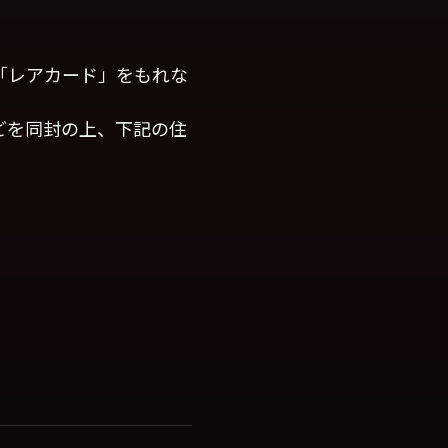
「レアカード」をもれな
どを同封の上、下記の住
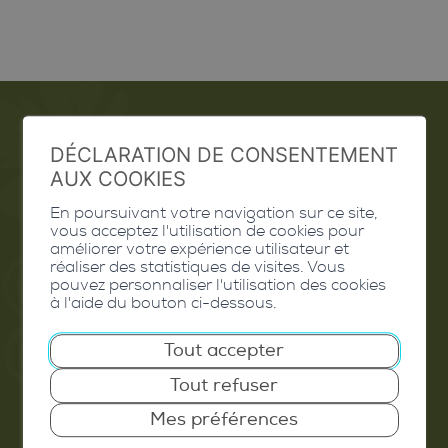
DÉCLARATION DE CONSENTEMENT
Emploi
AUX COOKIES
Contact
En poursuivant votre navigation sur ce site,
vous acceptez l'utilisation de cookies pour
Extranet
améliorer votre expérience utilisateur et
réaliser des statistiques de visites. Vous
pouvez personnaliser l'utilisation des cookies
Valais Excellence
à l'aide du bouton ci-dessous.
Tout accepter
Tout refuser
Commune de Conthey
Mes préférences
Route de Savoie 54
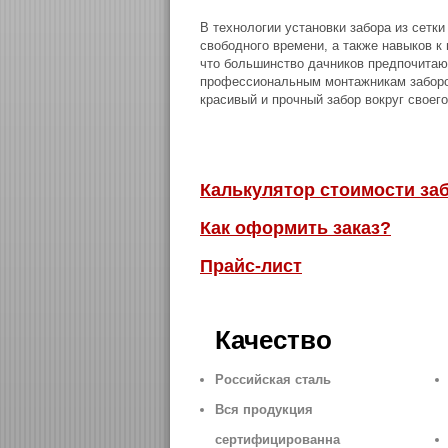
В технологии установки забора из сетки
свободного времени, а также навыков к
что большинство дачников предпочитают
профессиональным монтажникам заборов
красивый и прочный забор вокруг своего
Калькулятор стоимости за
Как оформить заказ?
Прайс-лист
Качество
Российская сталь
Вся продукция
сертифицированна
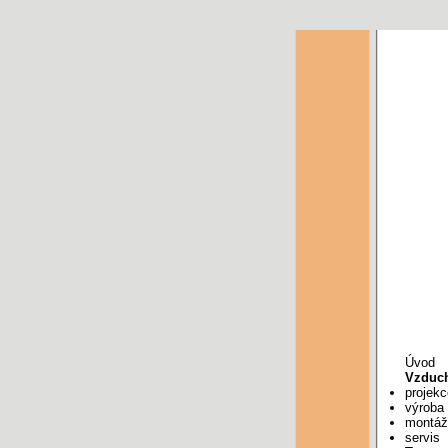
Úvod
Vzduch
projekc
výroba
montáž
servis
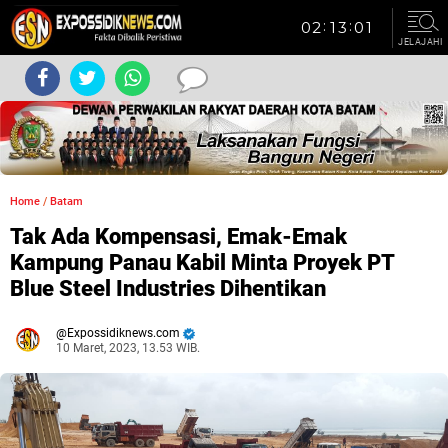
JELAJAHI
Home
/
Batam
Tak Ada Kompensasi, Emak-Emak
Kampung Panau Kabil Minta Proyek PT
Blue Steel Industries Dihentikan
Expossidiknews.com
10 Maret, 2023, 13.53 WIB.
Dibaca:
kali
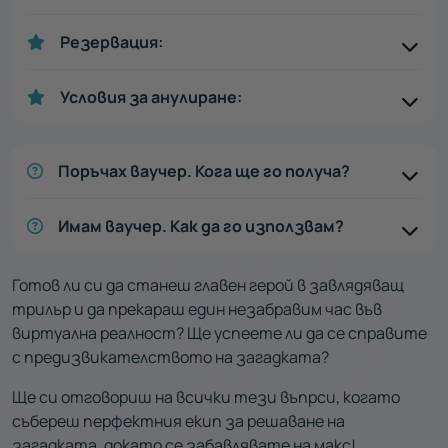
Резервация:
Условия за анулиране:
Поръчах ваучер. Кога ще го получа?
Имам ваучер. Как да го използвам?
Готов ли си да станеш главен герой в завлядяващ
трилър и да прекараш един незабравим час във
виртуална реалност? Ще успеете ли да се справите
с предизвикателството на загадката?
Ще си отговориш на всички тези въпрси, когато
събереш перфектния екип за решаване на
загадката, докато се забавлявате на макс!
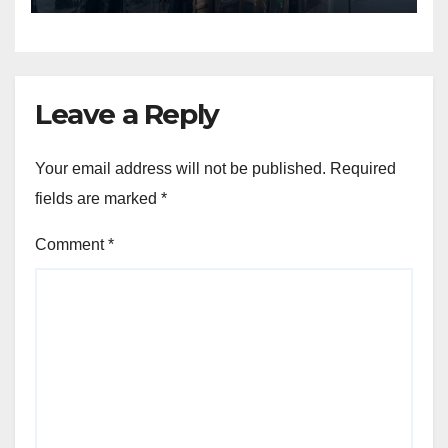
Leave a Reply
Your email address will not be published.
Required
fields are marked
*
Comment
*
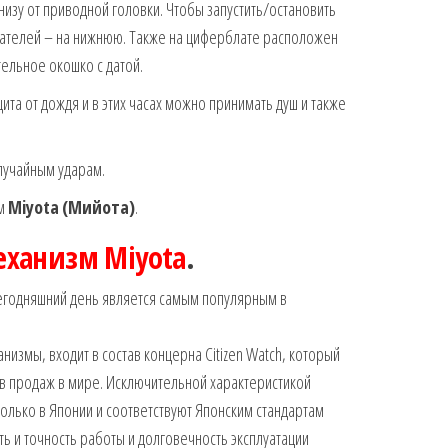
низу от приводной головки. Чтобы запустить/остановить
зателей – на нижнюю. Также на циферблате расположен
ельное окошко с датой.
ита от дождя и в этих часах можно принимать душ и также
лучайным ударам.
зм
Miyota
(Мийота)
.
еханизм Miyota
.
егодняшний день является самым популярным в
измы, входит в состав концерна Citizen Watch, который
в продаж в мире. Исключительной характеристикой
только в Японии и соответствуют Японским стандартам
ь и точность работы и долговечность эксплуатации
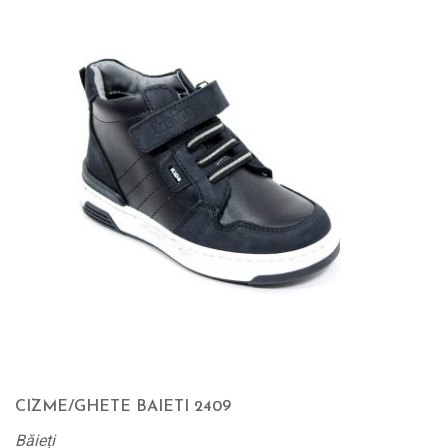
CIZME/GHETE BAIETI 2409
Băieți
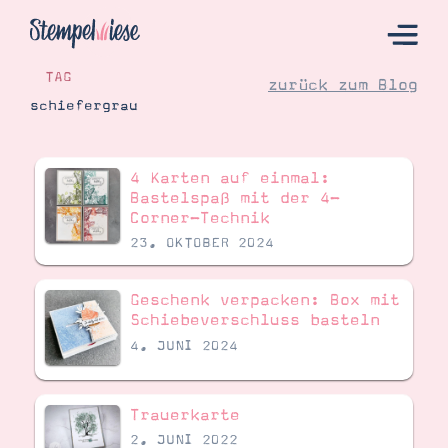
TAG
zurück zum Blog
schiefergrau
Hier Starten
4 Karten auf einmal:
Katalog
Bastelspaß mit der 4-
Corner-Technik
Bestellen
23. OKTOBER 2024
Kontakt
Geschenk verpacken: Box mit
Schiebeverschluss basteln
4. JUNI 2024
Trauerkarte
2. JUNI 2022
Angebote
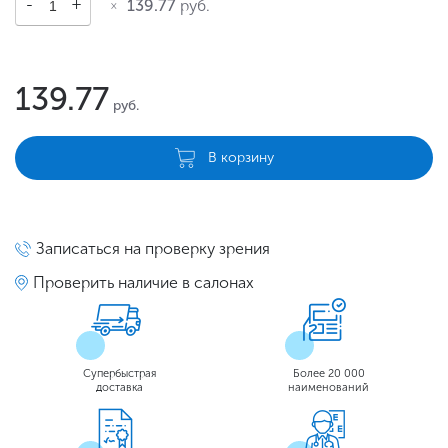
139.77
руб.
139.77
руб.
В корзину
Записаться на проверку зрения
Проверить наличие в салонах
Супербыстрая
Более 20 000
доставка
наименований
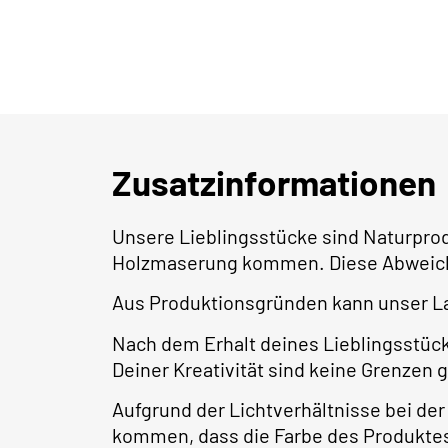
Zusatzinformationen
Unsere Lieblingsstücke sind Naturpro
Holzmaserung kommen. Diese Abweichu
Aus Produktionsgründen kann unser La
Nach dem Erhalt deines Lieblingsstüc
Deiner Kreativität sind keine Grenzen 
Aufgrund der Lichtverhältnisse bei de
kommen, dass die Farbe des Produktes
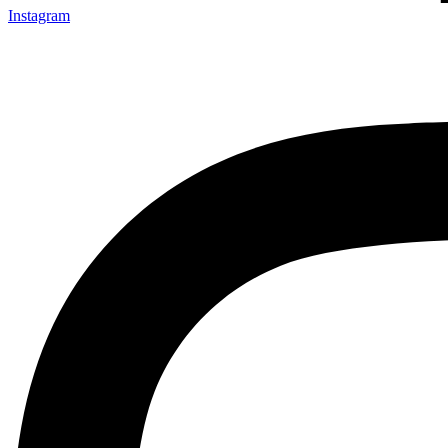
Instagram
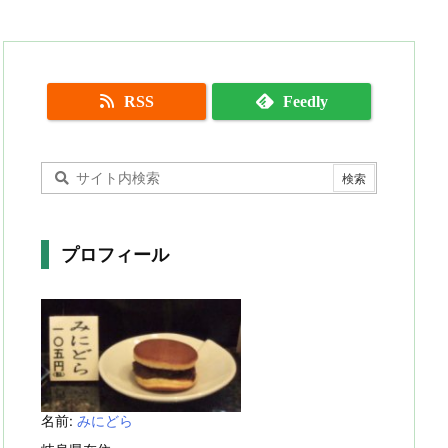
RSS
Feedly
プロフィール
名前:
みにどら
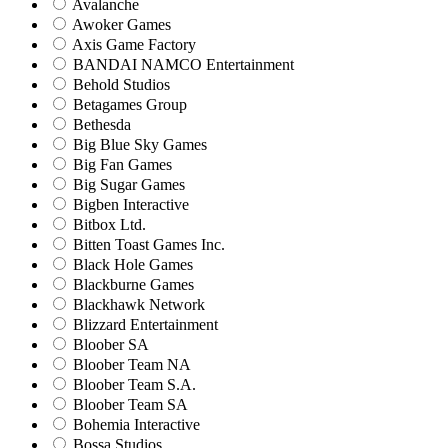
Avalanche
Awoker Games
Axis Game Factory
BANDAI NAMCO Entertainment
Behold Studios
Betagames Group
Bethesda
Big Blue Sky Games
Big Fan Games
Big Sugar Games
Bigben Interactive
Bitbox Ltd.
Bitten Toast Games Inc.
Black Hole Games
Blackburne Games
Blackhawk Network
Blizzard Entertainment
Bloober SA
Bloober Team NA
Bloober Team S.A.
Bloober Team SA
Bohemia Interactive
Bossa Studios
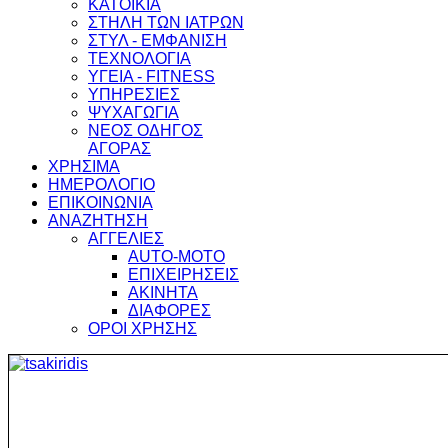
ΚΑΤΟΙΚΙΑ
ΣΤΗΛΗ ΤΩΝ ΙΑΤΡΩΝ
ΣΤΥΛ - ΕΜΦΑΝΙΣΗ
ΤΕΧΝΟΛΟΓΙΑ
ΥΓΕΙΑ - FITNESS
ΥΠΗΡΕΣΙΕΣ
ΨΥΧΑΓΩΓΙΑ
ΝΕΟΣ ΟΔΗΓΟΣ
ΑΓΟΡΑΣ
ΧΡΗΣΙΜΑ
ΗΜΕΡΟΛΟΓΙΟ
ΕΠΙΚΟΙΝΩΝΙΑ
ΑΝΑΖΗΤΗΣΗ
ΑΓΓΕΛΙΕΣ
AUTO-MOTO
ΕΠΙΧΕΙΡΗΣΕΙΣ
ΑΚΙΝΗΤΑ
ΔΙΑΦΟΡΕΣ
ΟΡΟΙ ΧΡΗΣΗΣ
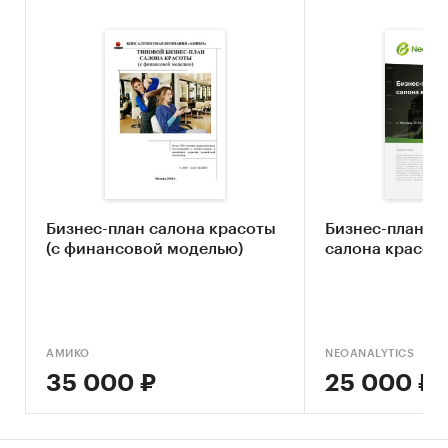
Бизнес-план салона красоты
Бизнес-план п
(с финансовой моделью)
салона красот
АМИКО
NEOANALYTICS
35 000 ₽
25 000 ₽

» Exercise description:
Reproduce word for word the stretch of rows from the very start through the line containing "Route de Savoie 54", including both ends. Leave the pictures out of your answer.

» Answer to the problem:
「レアカード」をもれな
どを同封の上、下記の住
DÉCLARATION DE CONSENTEMENT
Emploi
AUX COOKIES
Contact
En poursuivant votre navigation sur ce site,
vous acceptez l'utilisation de cookies pour
Extranet
améliorer votre expérience utilisateur et
réaliser des statistiques de visites. Vous
pouvez personnaliser l'utilisation des cookies
Valais Excellence
à l'aide du bouton ci-dessous.
Tout accepter
Tout refuser
Commune de Conthey
Mes préférences
Route de Savoie 54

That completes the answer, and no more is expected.